Things were rough in England in 1644. Parliament and the King were having a minor disagreement over who should run the country and, as sometimes happens with that kind of thing, a civil war broke out. Needless to say things got a bit bloody as those loyal to the King and those supporting Parliament clashed in battle. Firearms were in use to some degree, but more often than not, the battles were decided with the clash of steel on steel.
It is in the aftermath of one of these battles that Hex opens. As the opening credits play, the camera moves through a clearing filled with waist high grass and weeds. Hidden in the foliage are the bodies. Possibly hundreds of men lay dead, blood still dripping from wounds and weapons alike. It would be easy to suspect that none had survived the most recent clash. That is, until Richard (Daniel Oldroyd) rises shakily to his feet amongst the carnage.
Richard is a Cavalier, one of the supporters of the King. His first act is to find the flag his company carried, pry it from a dead man’s hand and plant it in the ground. As the last man standing he claims victory, if you can call it that, for the Royalists in the clearing.
But Richard is not the only survivor. Thomas (William Young) also made it through the battle. He is a Roundhead, one of the supporters of Parliament. His first concern is not trying to claim victory, but to pray to God for forgiveness and salvation, fear and sorrow clear on his face.
Soon enough the two encounter each other. Both men are tired and beaten but mostly uninjured from the battle that left every other man dead. Thomas doesn’t want to fight. He sees no point. Richard has other plans though and he comes after Thomas with his sword, promising a quick death.
The two have a prolonged fight in the woods that shows Richard is clearly the superior swordsman.
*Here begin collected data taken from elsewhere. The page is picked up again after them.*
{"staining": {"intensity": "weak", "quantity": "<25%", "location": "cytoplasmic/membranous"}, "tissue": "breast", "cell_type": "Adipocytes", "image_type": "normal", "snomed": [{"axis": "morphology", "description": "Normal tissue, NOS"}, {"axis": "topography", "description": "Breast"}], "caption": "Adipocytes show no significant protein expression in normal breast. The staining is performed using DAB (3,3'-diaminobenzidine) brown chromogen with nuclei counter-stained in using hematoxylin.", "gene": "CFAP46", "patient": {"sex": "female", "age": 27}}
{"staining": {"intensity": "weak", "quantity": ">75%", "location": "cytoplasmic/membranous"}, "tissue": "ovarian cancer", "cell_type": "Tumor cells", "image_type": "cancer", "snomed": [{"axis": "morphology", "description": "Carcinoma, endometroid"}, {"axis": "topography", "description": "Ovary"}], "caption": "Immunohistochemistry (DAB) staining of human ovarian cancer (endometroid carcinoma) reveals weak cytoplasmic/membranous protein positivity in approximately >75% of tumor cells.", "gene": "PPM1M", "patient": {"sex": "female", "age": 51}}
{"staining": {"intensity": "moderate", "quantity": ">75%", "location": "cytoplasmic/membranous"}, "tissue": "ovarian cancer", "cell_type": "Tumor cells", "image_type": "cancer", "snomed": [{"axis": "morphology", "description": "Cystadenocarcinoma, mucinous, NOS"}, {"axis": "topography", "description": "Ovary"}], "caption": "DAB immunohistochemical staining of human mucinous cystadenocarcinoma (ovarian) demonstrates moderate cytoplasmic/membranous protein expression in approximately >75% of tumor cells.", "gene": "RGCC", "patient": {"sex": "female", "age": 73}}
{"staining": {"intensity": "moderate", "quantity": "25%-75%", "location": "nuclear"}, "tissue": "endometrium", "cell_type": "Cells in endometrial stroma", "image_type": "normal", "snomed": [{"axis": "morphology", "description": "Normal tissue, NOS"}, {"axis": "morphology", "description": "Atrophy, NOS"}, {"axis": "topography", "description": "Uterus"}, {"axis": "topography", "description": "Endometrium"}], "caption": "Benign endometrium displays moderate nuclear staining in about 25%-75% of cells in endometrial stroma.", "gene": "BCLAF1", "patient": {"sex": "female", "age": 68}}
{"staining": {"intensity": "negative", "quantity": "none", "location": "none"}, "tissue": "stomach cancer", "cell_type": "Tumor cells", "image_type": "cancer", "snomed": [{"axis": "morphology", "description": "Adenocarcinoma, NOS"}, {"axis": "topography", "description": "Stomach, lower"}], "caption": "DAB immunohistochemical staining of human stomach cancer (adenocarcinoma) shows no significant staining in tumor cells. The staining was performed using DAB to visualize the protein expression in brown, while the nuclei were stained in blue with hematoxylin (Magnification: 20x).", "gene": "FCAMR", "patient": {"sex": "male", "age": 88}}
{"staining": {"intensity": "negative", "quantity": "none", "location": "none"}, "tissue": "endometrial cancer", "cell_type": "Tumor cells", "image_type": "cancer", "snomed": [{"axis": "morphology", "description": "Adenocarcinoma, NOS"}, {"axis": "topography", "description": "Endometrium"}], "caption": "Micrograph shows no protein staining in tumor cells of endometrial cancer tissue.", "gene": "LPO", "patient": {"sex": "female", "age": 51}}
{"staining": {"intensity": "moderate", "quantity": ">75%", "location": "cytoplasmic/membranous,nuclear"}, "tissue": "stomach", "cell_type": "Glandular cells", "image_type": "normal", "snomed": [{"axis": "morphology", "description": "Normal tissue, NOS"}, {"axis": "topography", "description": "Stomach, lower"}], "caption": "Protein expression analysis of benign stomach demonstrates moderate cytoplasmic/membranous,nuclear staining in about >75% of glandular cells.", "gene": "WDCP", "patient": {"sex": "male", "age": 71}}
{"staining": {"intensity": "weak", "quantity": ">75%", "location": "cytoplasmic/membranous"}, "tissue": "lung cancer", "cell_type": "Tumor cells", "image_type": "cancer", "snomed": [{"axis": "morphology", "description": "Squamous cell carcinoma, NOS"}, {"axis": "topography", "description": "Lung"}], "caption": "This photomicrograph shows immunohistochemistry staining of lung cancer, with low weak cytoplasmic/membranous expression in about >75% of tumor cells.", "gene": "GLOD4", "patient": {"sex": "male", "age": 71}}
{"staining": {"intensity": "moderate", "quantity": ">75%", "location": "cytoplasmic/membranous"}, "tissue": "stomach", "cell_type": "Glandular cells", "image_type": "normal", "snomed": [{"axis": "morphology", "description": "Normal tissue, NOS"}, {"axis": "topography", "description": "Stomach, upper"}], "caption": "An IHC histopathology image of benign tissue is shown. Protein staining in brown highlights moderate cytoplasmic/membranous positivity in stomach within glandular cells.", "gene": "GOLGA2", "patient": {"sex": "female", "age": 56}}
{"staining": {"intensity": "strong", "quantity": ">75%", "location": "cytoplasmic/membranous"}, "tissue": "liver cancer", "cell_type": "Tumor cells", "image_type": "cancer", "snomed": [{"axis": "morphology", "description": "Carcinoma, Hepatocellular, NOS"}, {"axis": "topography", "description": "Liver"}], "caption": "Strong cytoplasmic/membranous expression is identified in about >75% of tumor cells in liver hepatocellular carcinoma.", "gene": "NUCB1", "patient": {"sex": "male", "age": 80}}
Thomas makes up for his lack of skill with a blade with fear-driven cunning and a willingness to do whatever it takes to survive. Though disarmed by Richard, Thomas still manages to escape and the pair move deeper into the woods, the Cavalier bent on killing the Roundhead.
As Richard pursues Thomas, the pair encounter strange things, sighting a cloaked woman in the woods near the ruins of a church. Thomas, the more religious of the two, sees her for what she may be, a witch. He also believes the woods she inhabits to be her cursed territory. Now he has two fears and while Richard threatens his life, Thomas believes that the witch threatens his soul.
Fleeing even deeper into the woods Thomas finds an abandoned military camp. Though small, it is well stocked, undamaged and yet completely empty. He takes this as both good fortune and an ill omen. Were the soldiers here taken by the witch’s dark power?
When Richard finds the camp he believes he has his prey, only to discover Thomas has found a musket. Loaded and primed Thomas faces off against Richard at point blank range. However, instead of killing his pursuer, the Roundhead implores the Cavalier to join him against a common foe, the witch they have both seen.
An uneasy truce follows and that soon transforms into a grudging form of trust as Thomas, the religious man, explains what they face, the witch’s dark powers and what they must do to survive. Strange and surreal events haunt both men as time passes and the pair face threats that seem to come as much from their own dark imaginations as from anything real. Thomas is sure the witch has them in her power and declares they must re-consecrate the destroyed church and lure her there to end their torment. But can the pair continue to work together even as their fear and failing grip on reality threaten to tear them apart?
Hex is a historical horror/thriller somewhat in the style of Witch but reminiscent of the genre defining Blair Witch Project. Though well-made and well-acted, the film lacks one crucial factor for either a horror film or a thriller: tension. Both actors turn in excellent performances and the minimalist sets combined with the deep woodlands filming location do well to set the stage. However, the film’s pacing is off and though only 88 minutes in length, the plodding speed of the film makes that time feel longer.
In addition to the slow pace, another aspect that doesn’t work for the film may in fact be a possible historical accuracy. Thomas and Richard come to the fast conclusion that they face a witch and that she must be destroyed. Viewed through modern sensibilities and absent the viewer’s preexisting knowledge of the plot simply from film’s title, there is little in the initial encounters to brand the woman they see as a witch. Viewed through the lenses of the 17th century though, it could easily be seen that men who’d just been through the horrors of a battle only to encounter strange things in the woods might look to the supernatural as a reason. This was the age of the Witchfinders in England, when women who were suspected of witchcraft were readily tortured and killed in the name of stamping out Satan’s agents on the Earth.
Ultimately Hex plays out more as a strange form of situational psychosis and misogyny than a horror film or thriller. Perhaps if the film moved faster the existential threat of the witch might seem more real and legitimate. As it stands, though technically and artistically a good film, Hex falls flat for me as a viewer expecting tension and terror and instead finding a long walk in the woods punctuated by the occasional spat of violence and the surreal.